What this exercise needs is every entry restated as written, with no pictures.
Supplied records: Begin
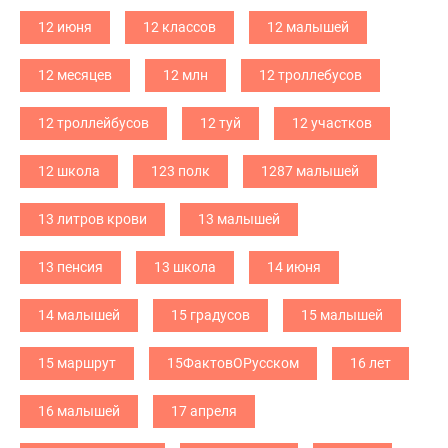
12 июня
12 классов
12 малышей
12 месяцев
12 млн
12 троллебусов
12 троллейбусов
12 туй
12 участков
12 школа
123 полк
1287 малышей
13 литров крови
13 малышей
13 пенсия
13 школа
14 июня
14 малышей
15 градусов
15 малышей
15 маршрут
15ФактовОРусском
16 лет
16 малышей
17 апреля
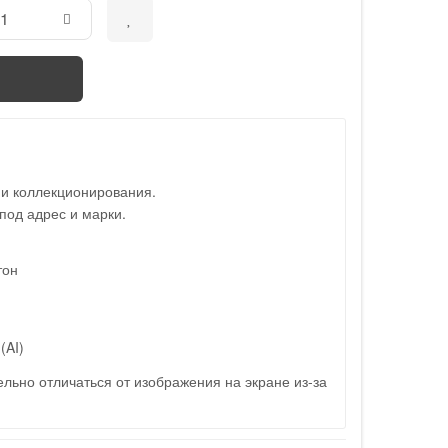
 и коллекционирования.
под адрес и марки.
тон
(AI)
льно отличаться от изображения на экране из-за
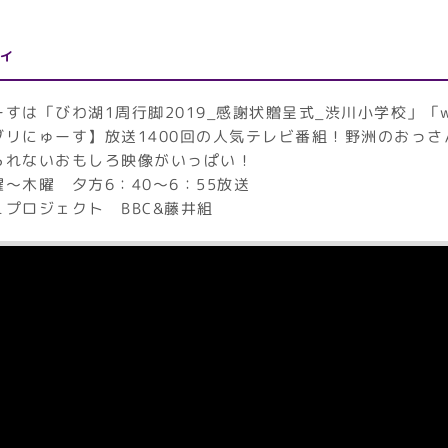
ィ
すは「びわ湖1周行脚2019_感謝状贈呈式_渋川小学校」「
リにゅーす】放送1400回の人気テレビ番組！野洲のおっさ
られないおもしろ映像がいっぱい！
～木曜 夕方6：40～6：55放送
プロジェクト BBC&藤井組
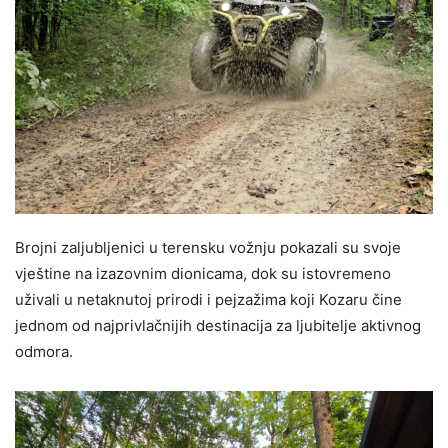
Brojni zaljubljenici u terensku vožnju pokazali su svoje
vještine na izazovnim dionicama, dok su istovremeno
uživali u netaknutoj prirodi i pejzažima koji Kozaru čine
jednom od najprivlačnijih destinacija za ljubitelje aktivnog
odmora.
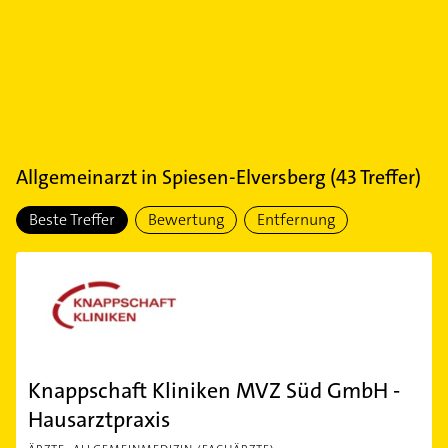
Allgemeinarzt
in
Spiesen-Elversberg
(
43
Treffer)
Beste Treffer
Bewertung
Entfernung
Knappschaft Kliniken MVZ Süd GmbH -
Hausarztpraxis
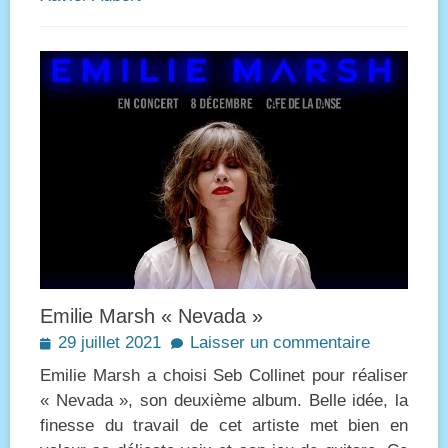
Emilie Marsh « Nevada »
Posted
29 juillet 2021
Laisser un commentaire
on
Emilie Marsh a choisi Seb Collinet pour réaliser
« Nevada », son deuxième album. Belle idée, la
finesse du travail de cet artiste met bien en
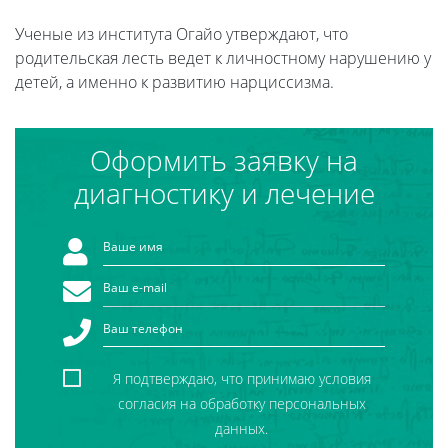
Ученые из института Огайо утверждают, что
родительская лесть ведет к личностному нарушению у
детей, а именно к развитию нарциссизма.
Оформить заявку на
диагностику и лечение
Я подтверждаю, что принимаю условия
согласия на обработку персональных
данных.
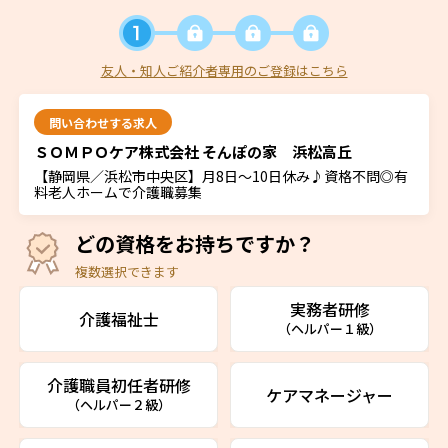
友人・知人ご紹介者専用のご登録はこちら
問い合わせする求人
ＳＯＭＰＯケア株式会社 そんぽの家 浜松高丘
【静岡県／浜松市中央区】月8日～10日休み♪資格不問◎有
料老人ホームで介護職募集
どの資格をお持ちですか？
複数選択できます
実務者研修
介護福祉士
（ヘルパー１級）
介護職員初任者研修
ケアマネージャー
（ヘルパー２級）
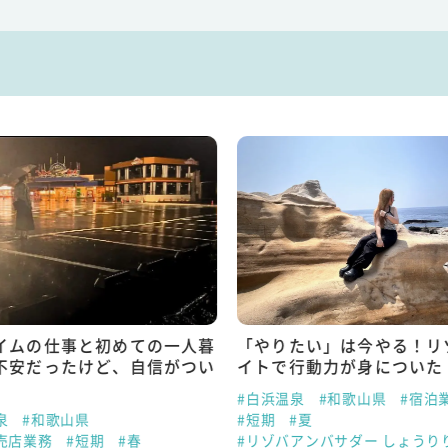
イムの仕事と初めての一人暮
「やりたい」は今やる！リ
不安だったけど、自信がつい
イトで行動力が身についた
#白浜温泉
#和歌山県
#宿泊
泉
#和歌山県
#短期
#夏
売店業務
#短期
#春
#リゾバアンバサダー しょうり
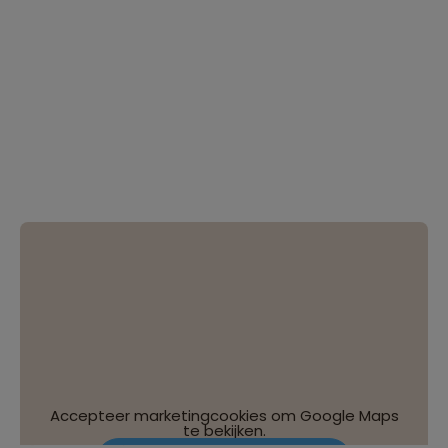
Accepteer marketingcookies om Google Maps
te bekijken.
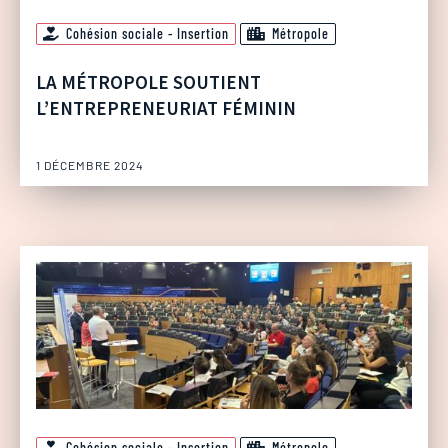
Cohésion sociale - Insertion
Métropole
LA MÉTROPOLE SOUTIENT
L’ENTREPRENEURIAT FÉMININ
1 DÉCEMBRE 2024
Cohésion sociale - Insertion
Métropole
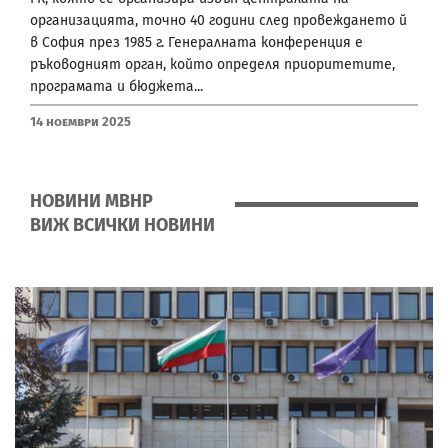
организацията, точно 40 години след провеждането й
в София през 1985 г. Генералната конференция e
ръководният орган, който определя приоритетите,
програмата и бюджета...
14 Ноември 2025
НОВИНИ МВНР
ВИЖ ВСИЧКИ НОВИНИ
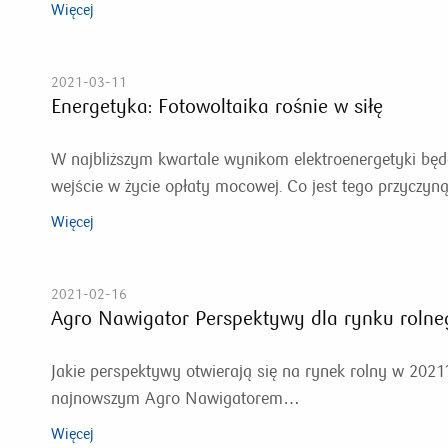
Więcej
2021-03-11
Energetyka: Fotowoltaika rośnie w siłę
W najbliższym kwartale wynikom elektroenergetyki bę
wejście w życie opłaty mocowej. Co jest tego przyczyn
Więcej
2021-02-16
Agro Nawigator Perspektywy dla rynku roln
Jakie perspektywy otwierają się na rynek rolny w 2021
najnowszym Agro Nawigatorem…
Więcej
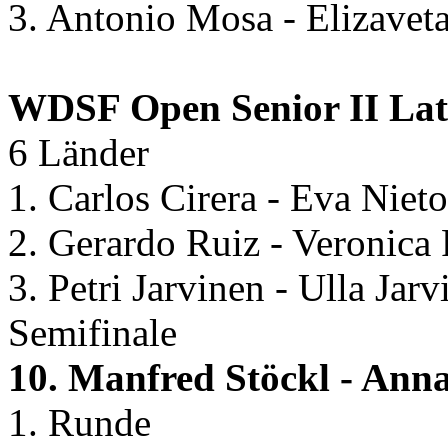
3. Antonio Mosa - Elizave
WDSF Open Senior II La
6 Länder
1. Carlos Cirera - Eva Niet
2. Gerardo Ruiz - Veronica
3. Petri Jarvinen - Ulla Jar
Semifinale
10. Manfred Stöckl - Ann
1. Runde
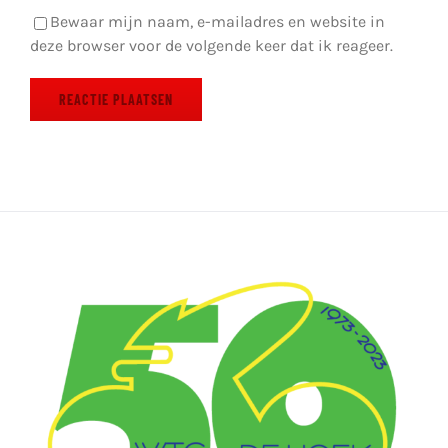
Bewaar mijn naam, e-mailadres en website in
deze browser voor de volgende keer dat ik reageer.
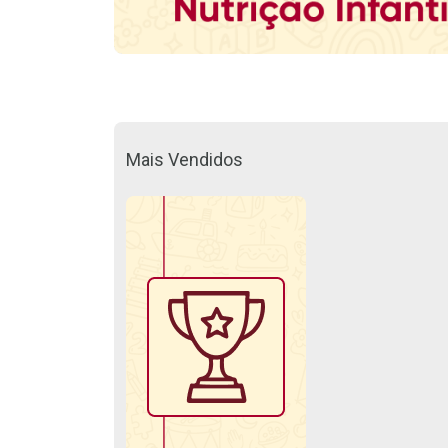
Mais Vendidos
Supplied records: End
Worked solution:
12 июня
12 классов
12 малышей
12 месяцев
12 млн
12 троллебусов
12 троллейбусов
12 туй
12 участков
12 школа
123 полк
1287 малышей
13 литров крови
13 малышей
13 пенсия
13 школа
14 июня
14 малышей
15 градусов
15 малышей
15 маршрут
15ФактовОРусском
16 лет
16 малышей
17 апреля
 и коллекционирования.
под адрес и марки.
тон
(AI)
льно отличаться от изображения на экране из-за
ィ
すは「びわ湖1周行脚2019_感謝状贈呈式_渋川小学校」「
リにゅーす】放送1400回の人気テレビ番組！野洲のおっさ
られないおもしろ映像がいっぱい！
～木曜 夕方6：40～6：55放送
プロジェクト BBC&藤井組
Brojni zaljubljenici u terensku vožnju pokazali su svoje
vještine na izazovnim dionicama, dok su istovremeno
uživali u netaknutoj prirodi i pejzažima koji Kozaru čine
jednom od najprivlačnijih destinacija za ljubitelje aktivnog
odmora.
Allgemeinarzt
in
Spiesen-Elversberg
(
43
Treffer)
Beste Treffer
Bewertung
Entfernung
Knappschaft Kliniken MVZ Süd GmbH -
Hausarztpraxis
Emilie Marsh « Nevada »
Posted
29 juillet 2021
Laisser un commentaire
on
Emilie Marsh a choisi Seb Collinet pour réaliser
« Nevada », son deuxième album. Belle idée, la
finesse du travail de cet artiste met bien en
Ученые из института Огайо утверждают, что
родительская лесть ведет к личностному нарушению у
детей, а именно к развитию нарциссизма.
Оформить заявку на
диагностику и лечение
Я подтверждаю, что принимаю условия
согласия на обработку персональных
данных.
友人・知人ご紹介者専用のご登録はこちら
問い合わせする求人
ＳＯＭＰＯケア株式会社 そんぽの家 浜松高丘
【静岡県／浜松市中央区】月8日～10日休み♪資格不問◎有
料老人ホームで介護職募集
どの資格をお持ちですか？
複数選択できます
実務者研修
介護福祉士
（ヘルパー１級）
介護職員初任者研修
ケアマネージャー
（ヘルパー２級）
イムの仕事と初めての一人暮
「やりたい」は今やる！リ
不安だったけど、自信がつい
イトで行動力が身についた
#白浜温泉
#和歌山県
#宿泊
泉
#和歌山県
#短期
#夏
売店業務
#短期
#春
#リゾバアンバサダー しょうり
Accepteer marketingcookies om Google Maps
te bekijken.
Cohésion sociale - Insertion
Métropole
LA MÉTROPOLE SOUTIENT
L’ENTREPRENEURIAT FÉMININ
1 DÉCEMBRE 2024
Cohésion sociale - Insertion
Métropole
организацията, точно 40 години след провеждането й
в София през 1985 г. Генералната конференция e
ръководният орган, който определя приоритетите,
програмата и бюджета...
14 Ноември 2025
НОВИНИ МВНР
ВИЖ ВСИЧКИ НОВИНИ
Więcej
2021-03-11
Energetyka: Fotowoltaika rośnie w siłę
W najbliższym kwartale wynikom elektroenergetyki bę
wejście w życie opłaty mocowej. Co jest tego przyczyn
Więcej
2021-02-16
Agro Nawigator Perspektywy dla rynku roln
Jakie perspektywy otwierają się na rynek rolny w 2021
najnowszym Agro Nawigatorem…
Więcej
3. Antonio Mosa - Elizave
WDSF Open Senior II La
6 Länder
1. Carlos Cirera - Eva Niet
2. Gerardo Ruiz - Veronica
3. Petri Jarvinen - Ulla Jar
Semifinale
10. Manfred Stöckl - Ann
1. Runde
Bewaar mijn naam, e-mailadres en website in
deze browser voor de volgende keer dat ik reageer.
Mais Vendidos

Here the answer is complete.